Niepotrzebny nawet do ręczników i bidonów. Drinkwater opuści Chelsea
Trzy sezony temu, kiedy Leicester City nieoczekiwania zostawało Mistrzem Anglii, Danny Drinkwater był niezwykle istotnym elementem tamtego zespołu. Do spółki z N'Golo Kante stworzyli środek pomocy, z którym nie mógł równać się żaden inny, nawet skonstruowany za grube miliony. Francuz był tym, który wyróżniał się nieco bardziej i na transfer zasłużył sobie od razu po sezonie. Drinkwater zdecydował się zostać w klubie i powalczyć z nim w Lidze Mistrzów. Tamte rozgrywki były już dla Lisów znacznie gorsze i piłkarze mieli znacznie trudniejsze zadanie, by zagwarantować sobie transfer, którego nie udało się zrealizować po wielkim sukcesie, ale Drinkwaterowi jakimś cudem to się udało. Anglik przeszedł do Chelsea za 35 milionów funtów i do dziś nikt nie ma pojęcia jak to się stało.
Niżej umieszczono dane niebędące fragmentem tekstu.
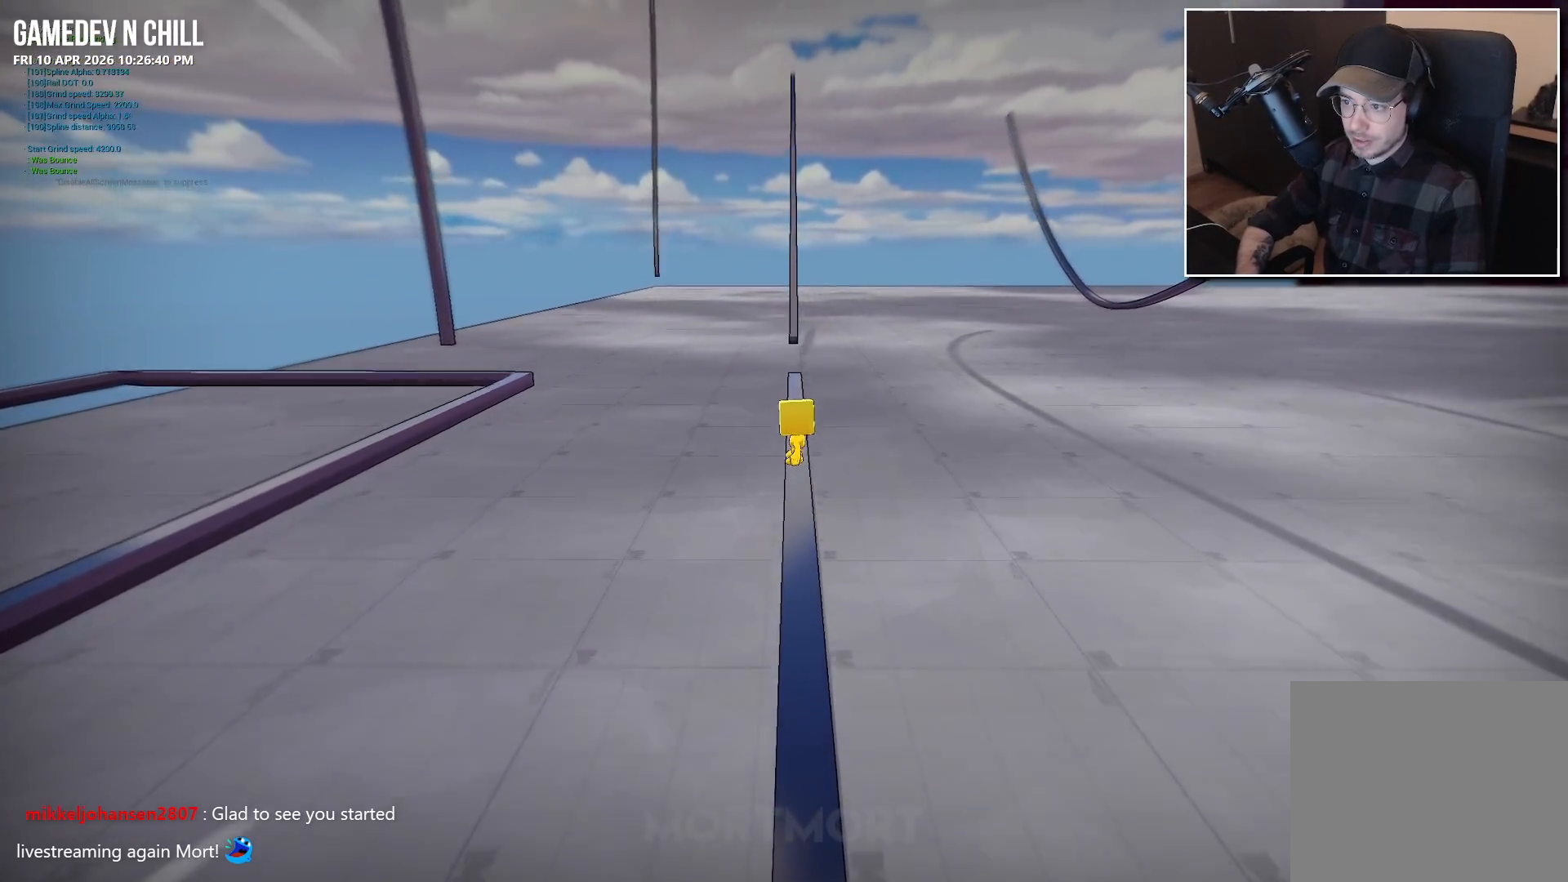
{"buttons": ["A"], "left_stick": "up", "right_stick": "center", "events": [[283, "A", "down"]]}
Kompletnie nie rozumie tego też Maurizio Sarri, który zdążył już zapoznać się z umiejętnościami Drinkwatera na pierwszych treningach i według Daily Mirror wyciągnął ze swoich obserwacji jednoznaczne wnioski. Anglik nie jest zawodnikiem pasującym poziomem do takiego zespołu i powinien odejść, by nie zabierać miejsca w składzie młodym i zdolnym chłopakom. Nie potrzebna była z resztą opinia menedżera, by jasno stwierdzić, że pomocnik ten jest niepotrzebny w Londynie. Drinkwater zagrał w zeszłym sezonie ledwie 1 100 minut, czyli nieco ponad 12 całych spotkań. To bardzo niewiele, jak na gościa, który tyle kosztował.
Chelsea już zdecydowała, że chce się go pozbyć, ale musi liczyć się z tym, że na nim straci. Nikt o zdrowych zmysłach nie zapłaci za Anglika tych 35 milionów. Obecnie pomocnika można wycenić na maksymalnie 20 baniek, ale to i tak kwota dość spora. Choć chętnych na jego usługi będzie pewnie kilku, bo to w końcu ograny ligowiec ze sporym doświadczeniem, to żaden z nich nie będzie za te cechy płacił takiej kasy. W mediach nie przejawia się żaden konkretny kandydat na nowego pracodawcę piłkarza, ale jest niemal pewnym, że będzie to jakiś zespół z środka tabeli Premier League, niewykluczone, że ponownie zostanie nim Leicester. Pod warunkiem, że Chelsea zejdzie z ceny, bo na tę chwilę ta kwota jest tak niepoważna jak 65 milionów za Harry'ego Maguire'a.